#### Records

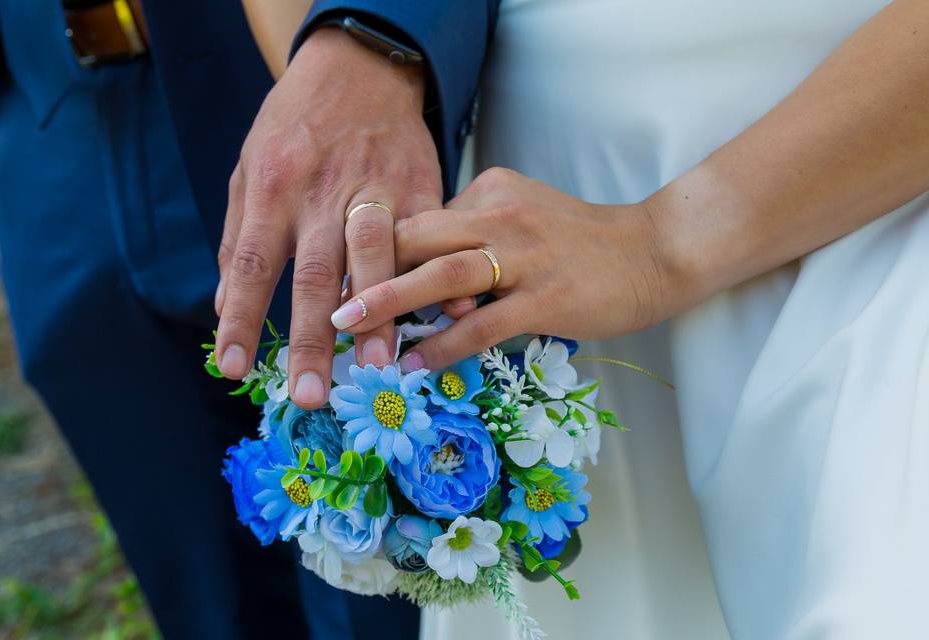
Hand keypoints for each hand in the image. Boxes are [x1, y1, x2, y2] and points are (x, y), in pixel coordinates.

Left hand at [214, 27, 442, 407]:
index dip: (241, 319)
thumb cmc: (296, 123)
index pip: (254, 264)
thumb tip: (226, 303)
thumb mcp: (250, 168)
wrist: (359, 67)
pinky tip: (453, 312)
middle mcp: (323, 192)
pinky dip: (441, 275)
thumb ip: (241, 237)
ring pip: (376, 257)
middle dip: (314, 338)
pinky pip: (429, 237)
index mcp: (274, 187)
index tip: (232, 369)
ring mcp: (375, 189)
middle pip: (317, 274)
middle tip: (312, 393)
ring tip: (378, 363)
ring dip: (379, 314)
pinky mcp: (419, 185)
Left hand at [331, 167, 685, 370]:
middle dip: (365, 271)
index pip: (419, 220)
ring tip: (349, 331)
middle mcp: (502, 216)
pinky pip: (483, 324)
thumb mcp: (521, 219)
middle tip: (324, 304)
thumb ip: (472, 236)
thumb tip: (417, 277)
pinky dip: (443, 345)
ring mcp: (526, 257)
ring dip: (390, 303)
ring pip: (444, 276)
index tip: (338, 278)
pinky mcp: (548, 297)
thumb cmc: (580, 242)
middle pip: (418, 238)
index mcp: (490, 193)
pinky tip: (414, 364)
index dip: (374, 251)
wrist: (653, 253)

########

> **About this exercise**
Exactly the lines from the one containing "middle tip: (312, 393)" to the final line of the data, both included, should be printed, and nothing more.

> **Task output**
middle tip: (312, 393)
ring tip: (378, 363)
ring dip: (379, 314)
pinky mcp: (419, 185)
Left hand at [331, 167, 685, 370]:
middle dip: (365, 271)
index pip: (419, 220)
ring tip: (349, 331)
middle mcp: (502, 216)
pinky pip: (483, 324)
thumb mcp: (521, 219)
middle tip: (324, 304)
thumb ip: (472, 236)
thumb tip: (417, 277)
pinky dip: (443, 345)
ring mcp: (526, 257)
ring dip: (390, 303)
ring pip: (444, 276)
index tip: (338, 278)
pinky mcp: (548, 297)
thumb cmc: (580, 242)
middle pip: (418, 238)
index mcp: (490, 193)
pinky tip: (414, 364)
index dip: (374, 251)
wrist: (653, 253)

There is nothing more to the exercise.